An $L_{1}$ regularizer adds a penalty for the sum of the absolute values of the parameters.

Adding an $L_{1}$ regularizer to the log loss entails minimizing

 $\displaystyle-\left(\sum_{e\in E}\left({Y}({e})\log\widehat{Y}({e})+(1-{Y}({e}% ))\log(1-\widehat{Y}({e}))\right)\right)+\lambda\left(\sum_{i=0}^{n}\left|w_{i% }\right|\right).$

The partial derivative of the sum of absolute values with respect to $w_{i}$ is the sign of $w_{i}$, either $1$ or $-1$ (defined as $sign(w_{i})=w_{i}/|w_{i}|$), at every point except at 0. We do not need to make a step at 0, because the value is already a minimum. To implement an $L_{1}$ regularizer, each parameter is moved towards zero by a constant, except if that constant would change the sign of the parameter, in which case the parameter becomes zero. Thus, an $L_{1}$ regularizer can be incorporated into the logistic regression gradient descent algorithm of Figure 7.10 by adding after line 18 (in the scope of both “for each”):

 $\displaystyle w_{i}\;{:}{=}\;\mbox{}sign(w_{i})*max(0,\>|w_{i}|-\eta*\lambda/|% E|)$

This is called iterative soft-thresholding and is a special case of the proximal-gradient method.

An $L_{1}$ regularizer when there are many features tends to make many weights zero, which means the corresponding feature is ignored. This is a way to implement feature selection. An $L_{2}$ regularizer tends to make all of the parameters smaller, but not zero.

Regularization, Pseudocounts and Probabilistic Mixtures

Consider the simplest case of a learner that takes a sequence $E$ of examples $e_{1}\dots e_{n}$, with no input features. Suppose you regularize to some default value $m$, and so penalize the difference from $m$. The regularizers in Section 7.4.2 regularize to 0.

Consider the following programs that do stochastic gradient descent with $L_{2}$ regularization in different ways. Each takes in the data set $E$, the value for $m$, the learning rate $\eta$ and the regularization parameter $\lambda$.

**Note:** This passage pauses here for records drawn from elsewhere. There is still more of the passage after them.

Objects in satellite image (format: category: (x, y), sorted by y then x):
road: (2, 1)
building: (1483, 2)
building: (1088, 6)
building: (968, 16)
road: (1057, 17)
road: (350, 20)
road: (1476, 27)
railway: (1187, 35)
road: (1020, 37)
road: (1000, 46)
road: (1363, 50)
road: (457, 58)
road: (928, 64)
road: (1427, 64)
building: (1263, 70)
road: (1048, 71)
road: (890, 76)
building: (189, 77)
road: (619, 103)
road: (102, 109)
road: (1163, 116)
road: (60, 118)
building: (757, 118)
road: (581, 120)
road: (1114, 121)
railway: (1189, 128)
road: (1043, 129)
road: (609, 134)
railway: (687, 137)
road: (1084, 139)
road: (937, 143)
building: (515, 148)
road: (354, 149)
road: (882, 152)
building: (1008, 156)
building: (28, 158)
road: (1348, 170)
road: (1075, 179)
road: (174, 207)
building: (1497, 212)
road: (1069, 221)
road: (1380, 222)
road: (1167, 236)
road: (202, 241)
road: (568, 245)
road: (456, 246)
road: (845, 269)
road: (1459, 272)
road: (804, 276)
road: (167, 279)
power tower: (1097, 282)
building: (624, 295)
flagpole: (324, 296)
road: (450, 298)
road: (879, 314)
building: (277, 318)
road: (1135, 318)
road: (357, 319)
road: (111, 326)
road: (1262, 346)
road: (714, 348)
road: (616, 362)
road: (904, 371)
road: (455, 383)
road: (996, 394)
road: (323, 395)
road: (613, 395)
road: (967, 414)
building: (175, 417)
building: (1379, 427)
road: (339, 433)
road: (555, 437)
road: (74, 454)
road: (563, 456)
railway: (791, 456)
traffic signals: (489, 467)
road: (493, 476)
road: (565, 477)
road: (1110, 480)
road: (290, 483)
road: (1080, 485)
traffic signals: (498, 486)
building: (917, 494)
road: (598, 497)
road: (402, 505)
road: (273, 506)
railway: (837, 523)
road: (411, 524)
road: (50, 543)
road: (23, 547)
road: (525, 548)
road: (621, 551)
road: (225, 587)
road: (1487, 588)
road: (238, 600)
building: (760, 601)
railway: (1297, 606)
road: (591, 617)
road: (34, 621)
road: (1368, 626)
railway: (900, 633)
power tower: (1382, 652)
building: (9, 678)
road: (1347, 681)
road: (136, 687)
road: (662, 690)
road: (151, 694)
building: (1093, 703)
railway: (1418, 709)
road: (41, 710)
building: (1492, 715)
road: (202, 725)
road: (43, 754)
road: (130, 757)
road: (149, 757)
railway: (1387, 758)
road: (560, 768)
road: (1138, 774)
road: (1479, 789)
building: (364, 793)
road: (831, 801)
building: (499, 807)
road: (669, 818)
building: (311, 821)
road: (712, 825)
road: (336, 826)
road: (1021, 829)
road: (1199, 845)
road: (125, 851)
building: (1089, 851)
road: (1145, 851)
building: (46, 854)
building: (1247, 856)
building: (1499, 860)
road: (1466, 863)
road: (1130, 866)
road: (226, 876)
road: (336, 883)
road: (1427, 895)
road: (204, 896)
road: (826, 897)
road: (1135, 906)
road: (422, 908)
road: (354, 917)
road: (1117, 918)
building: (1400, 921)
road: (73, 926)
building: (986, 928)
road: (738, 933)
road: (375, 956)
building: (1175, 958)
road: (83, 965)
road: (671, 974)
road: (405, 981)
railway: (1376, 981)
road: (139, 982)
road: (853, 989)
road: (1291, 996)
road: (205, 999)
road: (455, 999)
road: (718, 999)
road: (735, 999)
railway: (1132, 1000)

procedure $Learn_{0}$($E,m,\eta,\lambda$)
$p\;{:}{=}\;\mbox{}m$

repeat

for each $e_{i}\in E$ do
$p\;{:}{=}\;\mbox{}p-\eta*(p-e_{i})$                    $p\;{:}{=}\;\mbox{}p-\eta*\lambda*(p-m)$
until termination

return $p$
procedure $Learn_{1}$($E,m,\eta,\lambda$)
$p\;{:}{=}\;\mbox{}m$

repeat

for each $e_{i}\in E$ do

$p\;{:}{=}\;\mbox{}p-\eta*(p-e_{i})$
$p\;{:}{=}\;\mbox{}p-\eta*\lambda*(p-m)$                until termination
return $p$

The programs differ as to whether the regularization happens for each element of the data set or for the whole data set at each iteration.

Program $Learn_{0}$ minimizes $\bigg{(}\sum_{i}(p-e_{i})^{2}\bigg{)}+\lambda(p-m)^{2}$ which is minimal when $p=\frac{m\lambda+\sum_{i}e_{i}}{\lambda+n}.$ Program $Learn_{1}$ minimizes $\sum_{i}\bigg{(}(p-e_{i})^{2}+\lambda(p-m)^{2}\bigg{)}$ which is minimal when $p=\frac{\lambda}{1+\lambda}m+\frac{1}{1+\lambda}\frac{\sum_{i}e_{i}}{n}.$

Program $Learn_{0}$ is equivalent to having a pseudocount with $\lambda$ extra examples, each with value $m$.

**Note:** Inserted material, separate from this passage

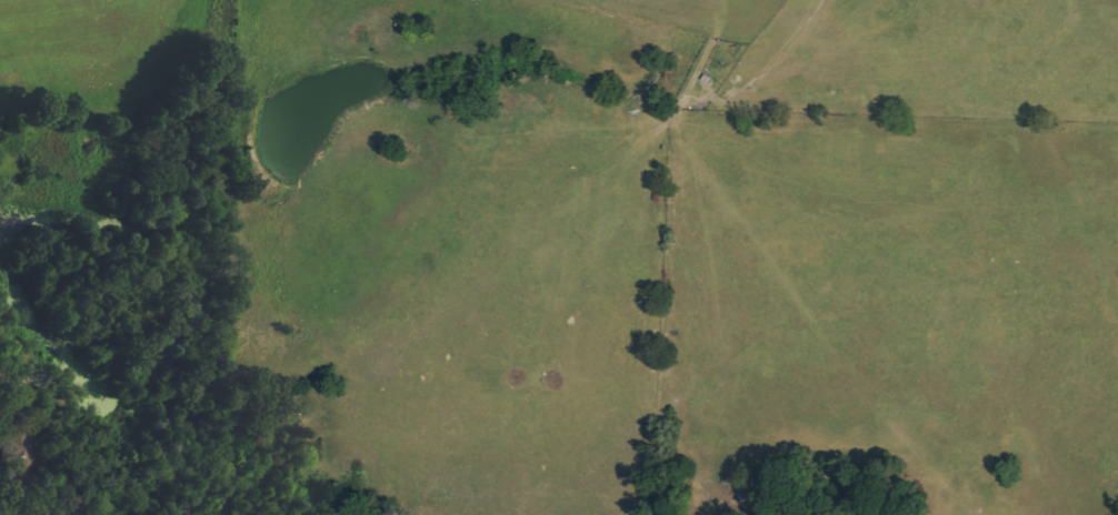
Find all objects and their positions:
road: (728, 9)
road: (37, 180)
road: (83, 219)
building: (14, 443)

Program $Learn_{1}$ is equivalent to a probabilistic mixture of $m$ and the average of the data.

For a fixed number of examples, $n$, these can be mapped into each other; $\lambda$ for $Learn_{1}$ is $\lambda$ for $Learn_{0}$ divided by $n$. They act differently when the number of examples varies, for example, in cross validation, when using a single $\lambda$ for multiple data sets, or in more complicated cases such as collaborative filtering.

For a fixed $\lambda$, with $n$ varying, they are qualitatively different. In $Learn_{0}$, as the number of examples increases the regularization gets less and less important. In $Learn_{1}$, $m$ has the same effect on the prediction, no matter what $n$ is. Using the strategy of $Learn_{0}$ is appropriate if the examples are independent of each other, where it is appropriate that enough examples will dominate any prior model. The strategy of $Learn_{1}$ may appropriate if there is some chance the whole data set is misleading.